### SET TASK:
Turn the data into a numbered list, starting with the line containing "order: Passeriformes" and running through the last line, both included. Leave out any blank lines.
====== DATASET RECORDS
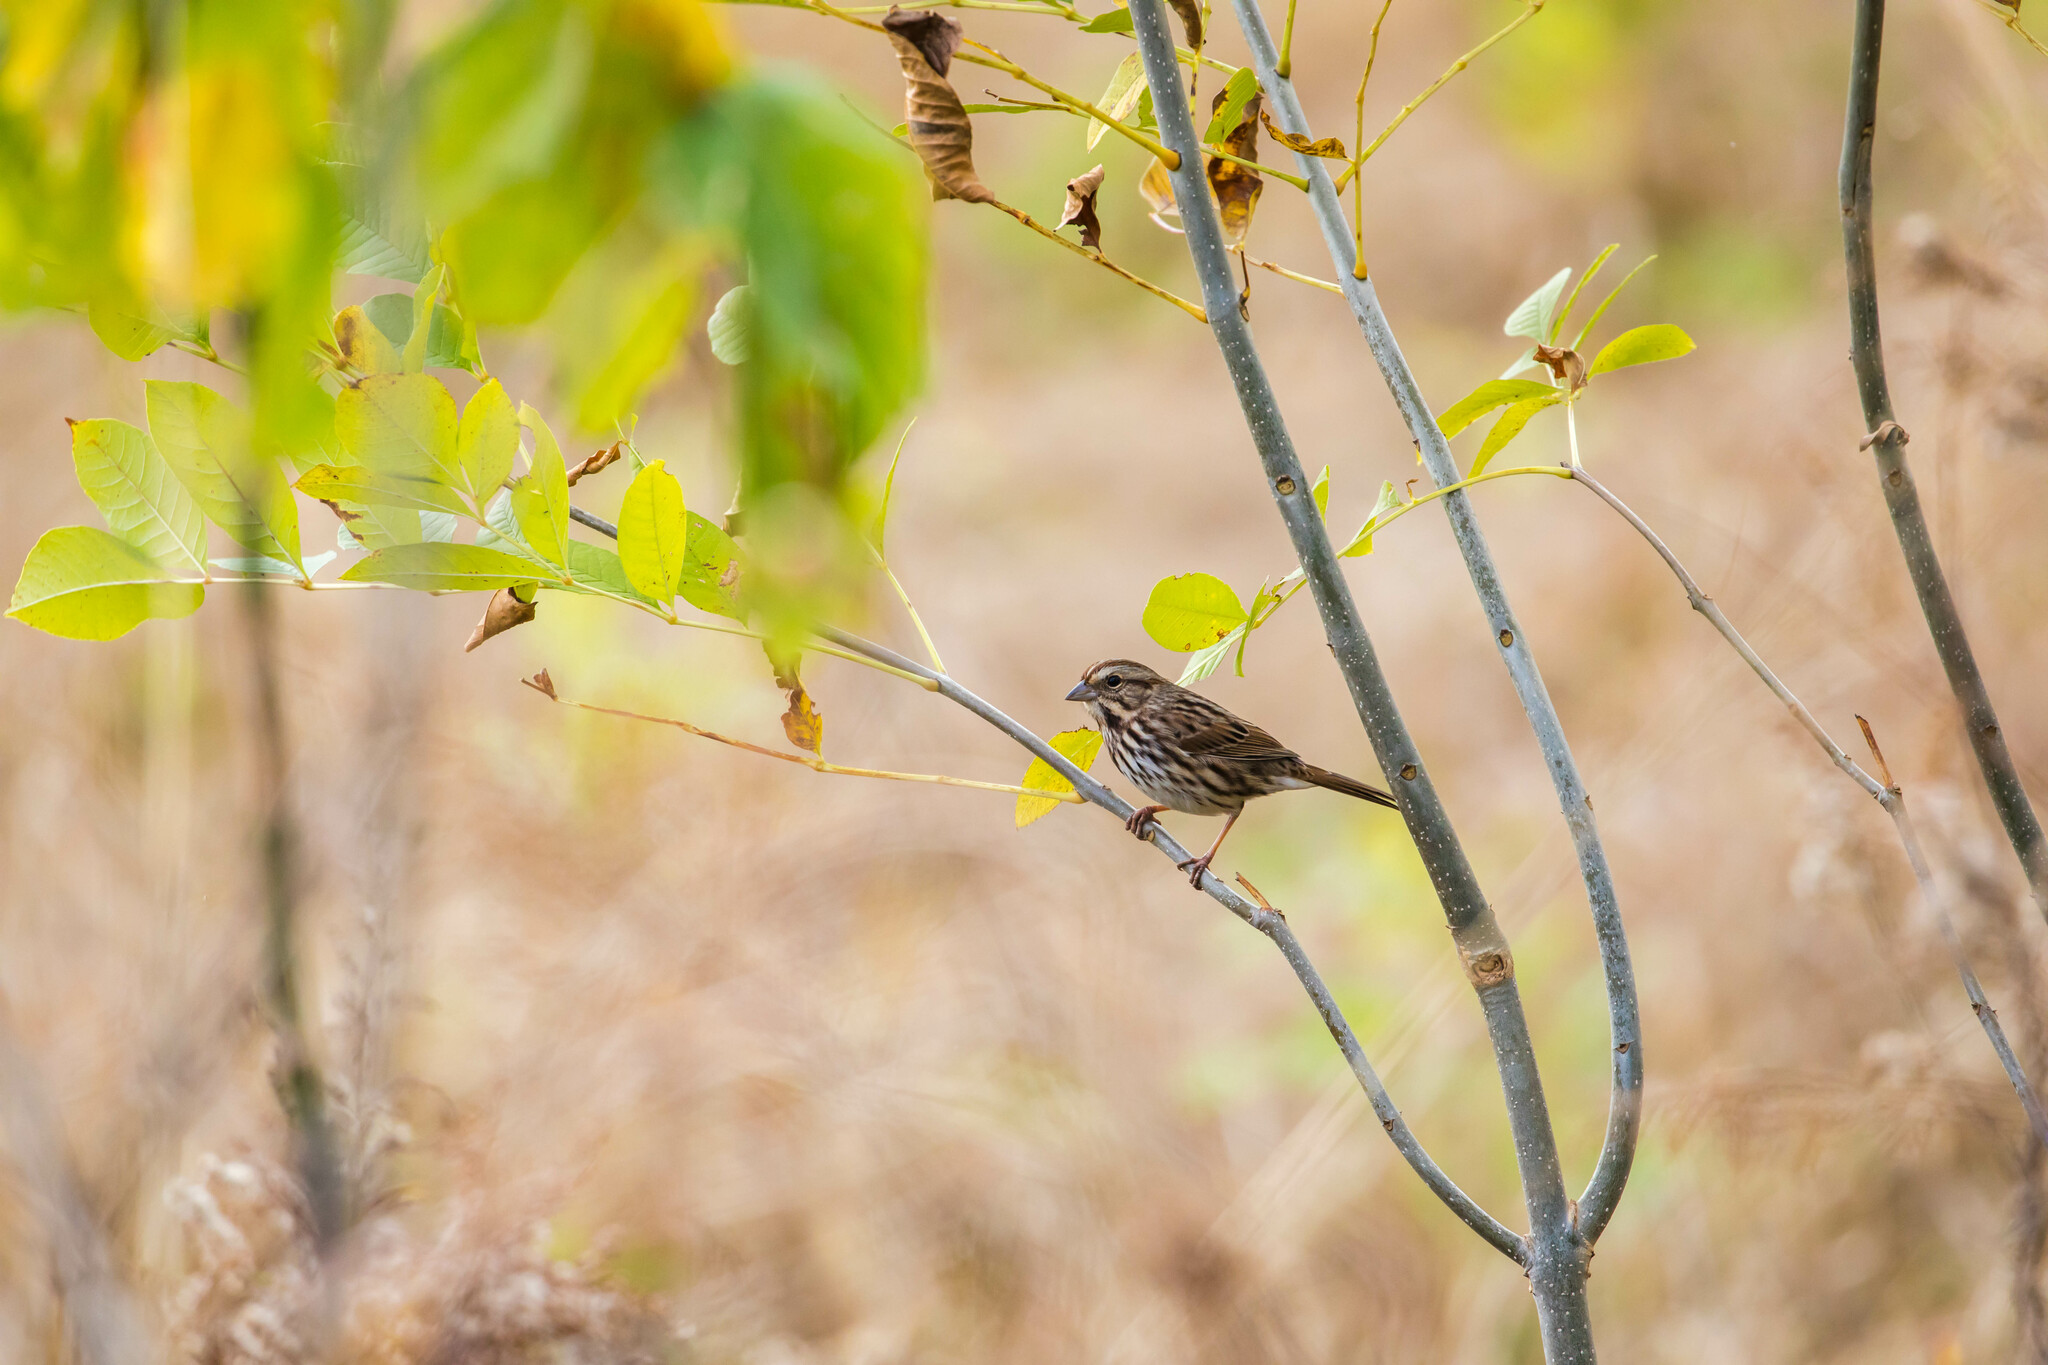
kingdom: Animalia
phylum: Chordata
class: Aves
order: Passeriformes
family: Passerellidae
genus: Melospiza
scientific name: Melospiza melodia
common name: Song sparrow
============
### THE RESULT:
1. order: Passeriformes
2. family: Passerellidae
3. genus: Melospiza
4. scientific name: Melospiza melodia
5. common name: Song sparrow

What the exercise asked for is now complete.